Nathaniel: You have to have the full range of their romance.
KIRSTEN: That was so important. You have to believe these people were completely in love with each other in order for her to stay and to excuse the behavior
Did anything change a lot from filming to the finished movie? You're acting piecemeal and the movie takes place over a really long span. Did anything surprise you about the finished product?
KIRSTEN: With every movie you kind of never know how exactly it's going to come together. I had an idea but obviously I wasn't there for the last half of the movie. [She pauses briefly, considering] ...I only saw Ryan in drag once on the set so I wasn't sure how all that was going to come together.
While we were working we played things very differently; we improvised a lot. The scene where he asked me to marry him was very different in the script. We got to play around a lot which was exciting. But you never know what it's going to end up being.
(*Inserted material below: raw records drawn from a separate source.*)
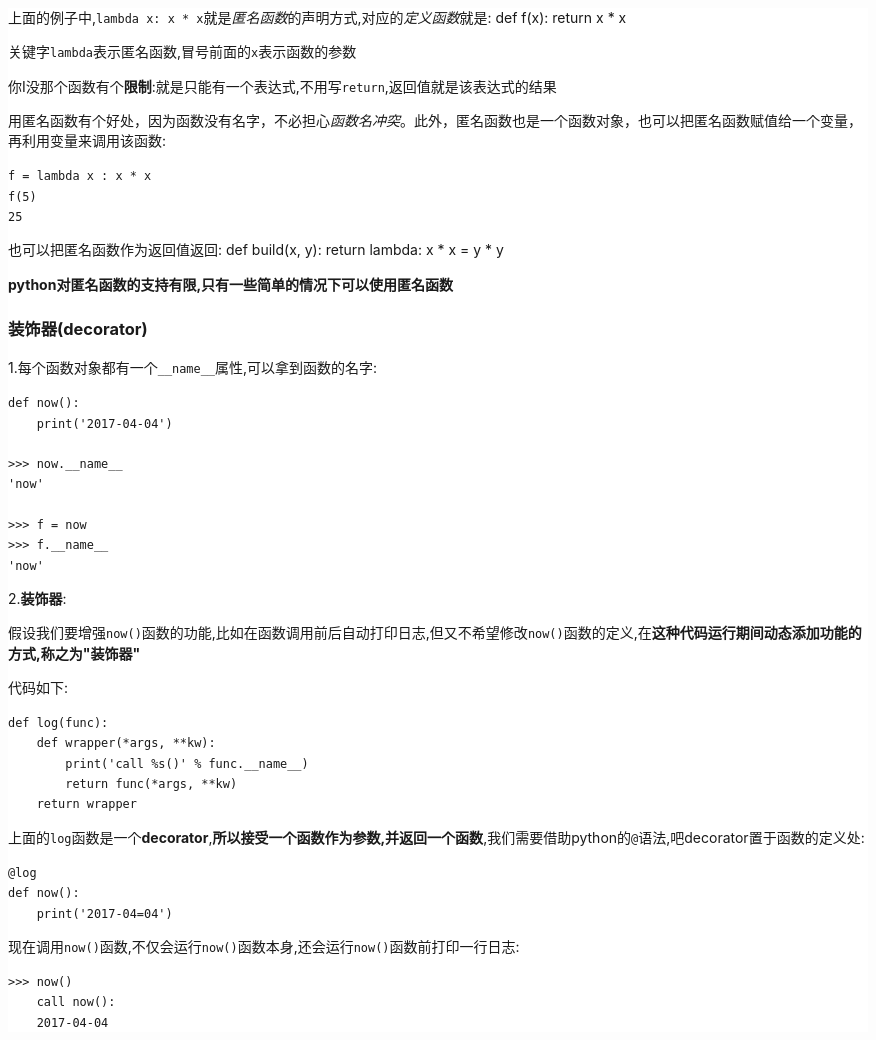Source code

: 上面的例子中,`lambda x: x * x`就是*匿名函数*的声明方式,对应的*定义函数*就是:
	def f(x):
		return x * x

关键字`lambda`表示匿名函数,冒号前面的`x`表示函数的参数

你I没那个函数有个**限制**:就是只能有一个表达式,不用写`return`,返回值就是该表达式的结果

用匿名函数有个好处，因为函数没有名字，不必担心*函数名冲突*。此外，匿名函数也是一个函数对象，也可以把匿名函数赋值给一个变量，再利用变量来调用该函数:

	f = lambda x : x * x
	f(5)
	25

也可以把匿名函数作为返回值返回:
def build(x, y):
	return lambda: x * x = y * y

**python对匿名函数的支持有限,只有一些简单的情况下可以使用匿名函数**



### 装饰器(decorator)

1.每个函数对象都有一个`__name__`属性,可以拿到函数的名字:

	def now():
		print('2017-04-04')

	>>> now.__name__
	'now'

	>>> f = now
	>>> f.__name__
	'now'


2.**装饰器**:

假设我们要增强`now()`函数的功能,比如在函数调用前后自动打印日志,但又不希望修改`now()`函数的定义,在**这种代码运行期间动态添加功能的方式,称之为"装饰器"**

代码如下:

	def log(func):
		def wrapper(*args, **kw):
			print('call %s()' % func.__name__)
			return func(*args, **kw)
		return wrapper

上面的`log`函数是一个**decorator**,**所以接受一个函数作为参数,并返回一个函数**,我们需要借助python的`@`语法,吧decorator置于函数的定义处:

	@log
	def now():
		print('2017-04=04')

现在调用`now()`函数,不仅会运行`now()`函数本身,还会运行`now()`函数前打印一行日志:

	>>> now()
		call now():
		2017-04-04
I thought it was interesting that this movie opened so close to Blue Valentine, another unravelling Ryan Gosling marriage, and then I remembered that you've worked with Michelle Williams before on Dick. Hollywood is a small world.
KIRSTEN: It is a small world. I'm friendly with Michelle. That's funny. [Pauses considering the two movies] Ryan... he loves a good love story, that one! [laughs].
With some movie stars chemistry is a hit-and-miss thing but I've always felt from your films that you have a dependable connection to your co-stars/scene partners. What do you attribute that to?